Вопрос. – Кто мог зондировать возможность связей с синдикатом для Бормана?

Ответ. – Только Мюллер. Мне Борман не верил, зная, что Гиммлер весьма ревниво относился к моим контактам с кем бы то ни было.

Вопрос. – А мог ли Борман использовать в США контакты немецких банкиров и промышленников?

Ответ. – Лично он – нет. Вряд ли. Тут был важен вопрос уровня. Шпееру рейхсляйтер не очень-то доверял, хотя отношения их были вполне лояльны, значит, речь могла идти лишь об опосредованных контактах, через третьих лиц, скорее всего через отдел заграничных организаций НСДАП рейхсляйтера Боле.

Вопрос. – Кого конкретно – из промышленников и близких им людей – вы могли бы назвать в этой связи?

Ответ. – Затрудняюсь ответить на ваш вопрос.

Вопрос. – Имя доктора Вестрика вам известно?

Ответ. – Вестрик? Разве он жив? Мне говорили, что в последние недели войны он попал под бомбежку...

Вопрос. – Повторяю, имя Вестрика вам известно?

Ответ. – Да. Этот человек выполнял наиболее деликатные поручения Гиммлера и Риббентропа во время своих поездок в страны Европы и Соединенные Штаты. Я с ним контакта не поддерживал.

Вопрос. – До какого года он поддерживал контакты со своими контрагентами за океаном?

Ответ. – Затрудняюсь дать точный ответ.

Вопрос. – Можете ответить приблизительно.

Ответ. – Наше сегодняшнее собеседование носит...

Вопрос. – Это не собеседование. Это продолжение допросов.

Ответ. – Но ведь я дал согласие работать на вашу организацию. Я считал, что наши отношения перешли в иную фазу.

Вопрос. – Судя по тому, как вы увиливаете от прямых ответов, пытаетесь скрыть от нас то, что представляет оперативный интерес, ваше обязательство было неискренним. Это позволяет нам пересмотреть отношение к вам, Шелленберг. Если вы будете продолжать цедить информацию, мы передадим ваше дело в Нюрнберг. Да, мы пообещали вам, что суд над вами пройдет здесь, после того, как в Нюрнберге закончится трибунал, да, мы пообещали вам, что приговор будет крайне мягким и вы окажетесь на свободе, но мы не намерены помогать вам, если вы не выполняете своих обещаний. Итак, о Вестрике...
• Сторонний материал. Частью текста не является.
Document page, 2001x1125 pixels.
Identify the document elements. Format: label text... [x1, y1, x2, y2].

Ответ. – Во всех своих показаниях я старался быть предельно объективным. Я мог бы сочинять, у меня есть к этому – как у профессионального разведчика – известная склонность, но я полагал необходимым соблюдать избыточную точность, чтобы ненароком не дать вместо информации невольную дезу... Что касается Вестрика, то я не думаю, что он мог быть использован Борманом в плане установления контактов с синдикатом, поскольку чаще всего, – если мне не изменяет память, – он работал с ИТТ, в которой был заинтересован Геринг и его «люфтваффе». Как мне известно, ИТТ в основном нацелено на Испанию и Латинскую Америку, а также на Восточную Европу... Она не заинтересована в синдикате так, как могла быть заинтересована американо-германская корпорация «Гамбург – Америка», – это суда, порты, здесь позиции мафии весьма сильны. Думаю, что какие-то следы можно поискать через связи Чарлза (Лаки) Луччиано или Фрэнка Кастелло, а также того самого Ланца, о котором я уже говорил, и Меира Лански... Но в принципе мне было бы легче отвечать, если бы я до конца ясно понял ваш интерес... Я бы тогда смог комбинировать... Ощущать свою нужность в новом деле...
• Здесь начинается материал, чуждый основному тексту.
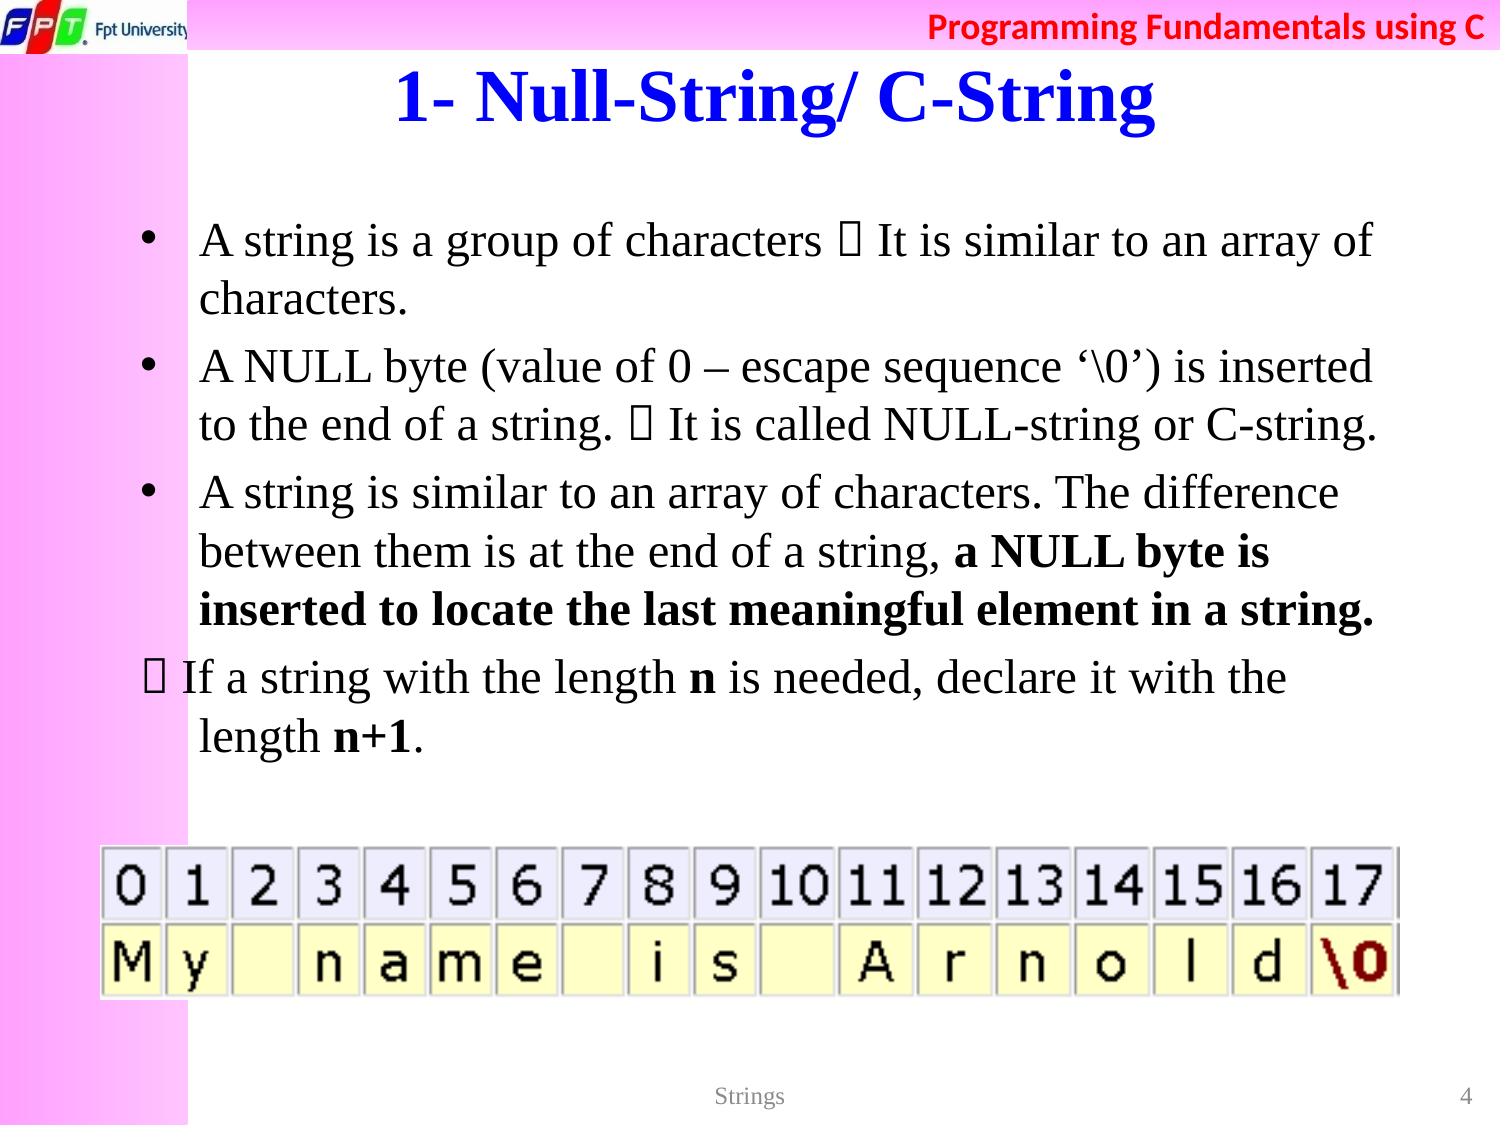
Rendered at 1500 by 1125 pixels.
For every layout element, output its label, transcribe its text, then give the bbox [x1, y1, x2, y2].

list A string is a group of characters  It is similar to an array of characters. A NULL byte (value of 0 – escape sequence ‘\0’) is inserted to the end of a string.  It is called NULL-string or C-string. A string is similar to an array of characters. The difference between them is at the end of a string, a NULL byte is inserted to locate the last meaningful element in a string.  If a string with the length n is needed, declare it with the length n+1. [125, 200, 1425, 775]
title 1- Null-String/ C-String [125, 45, 1425, 138]
slide_number 4 [1137, 1074, 1488, 1116]
picture [0, 0, 188, 54]
picture [100, 845, 1400, 1001]
footer Strings [512, 1074, 988, 1116]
Вопрос. – «Георг Шредер бэнкинг корпорэйшн» могла оказывать Борману какие-то услуги?

Ответ. – Если они знали, что за делом стоит Борман, то вряд ли, поскольку руководитель гамбургского банка Курт Шредер был штандартенфюрером СС, создателем «кружка друзей рейхсфюрера СС» и замыкался непосредственно на Гиммлере... Ведь именно Курт Шредер, являясь ведущим банкиром Европы, пригласил мистера Даллеса на пост директора своего Нью-йоркского банка... Это и послужило поводом к тому, чтобы обергруппенфюрер СС Карл Вольф, начальник личного штаба Гиммлера, вышел именно на Даллеса в Швейцарии в феврале сорок пятого – в надежде, что нам удастся создать единый антибольшевистский фронт.

Вопрос. – Канарис имел выходы на Курта Шредера?
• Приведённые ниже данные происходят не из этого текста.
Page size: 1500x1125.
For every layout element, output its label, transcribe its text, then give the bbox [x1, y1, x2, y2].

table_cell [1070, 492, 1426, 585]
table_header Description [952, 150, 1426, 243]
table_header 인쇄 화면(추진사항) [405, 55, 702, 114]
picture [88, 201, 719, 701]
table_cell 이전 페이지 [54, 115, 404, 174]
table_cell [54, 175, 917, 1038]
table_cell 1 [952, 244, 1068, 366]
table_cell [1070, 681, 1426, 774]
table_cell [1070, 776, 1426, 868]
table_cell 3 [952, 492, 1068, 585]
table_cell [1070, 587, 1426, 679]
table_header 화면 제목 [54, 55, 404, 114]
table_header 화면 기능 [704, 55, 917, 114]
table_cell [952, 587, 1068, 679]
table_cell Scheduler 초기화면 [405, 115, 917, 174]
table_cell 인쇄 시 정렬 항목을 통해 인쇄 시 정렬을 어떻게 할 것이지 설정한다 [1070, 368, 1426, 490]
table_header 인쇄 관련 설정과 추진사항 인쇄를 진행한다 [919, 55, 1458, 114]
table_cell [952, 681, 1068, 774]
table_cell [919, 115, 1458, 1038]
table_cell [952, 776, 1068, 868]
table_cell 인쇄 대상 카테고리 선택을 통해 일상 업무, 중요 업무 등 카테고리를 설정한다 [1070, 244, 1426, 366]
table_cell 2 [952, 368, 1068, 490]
Ответ. – Точно не знаю, но такого рода возможность исключить нельзя.

Вопрос. – А на пароходную компанию «Гамбург – Америка»?

Ответ. – Компания находилась под прямым контролем Канариса, поскольку на судах – до начала войны, вплоть до декабря сорок первого3535
  США вступили во вторую мировую войну лишь в декабре 1941 года.


[Закрыть]
. – он отправлял в Соединенные Штаты своих людей. На кораблях этой компании проходили контакты между резидентами Канариса и его агентурой. Могу допустить, что Канарис налаживал связи с мафией в каютах кораблей этой германо-американской компании. Все материалы по этому вопросу должны быть в архивах Мюллера, поскольку люди гестапо были внедрены на пароходы «Гамбург – Америка» для контроля за экипажем и пассажирами. Если мне не изменяет память, в РСХА говорили о контакте между неким Пепе и офицером Канариса – осенью сорок первого года. Я допускаю, что этим Пепе мог быть помощник одного из боссов мафии Ланцы... Допускаю, что это был Гуарази, возможно, под псевдонимом.

Вопрос. – Какие задания мог давать Канарис мафии, если предположить, что он наладил контакт с синдикатом?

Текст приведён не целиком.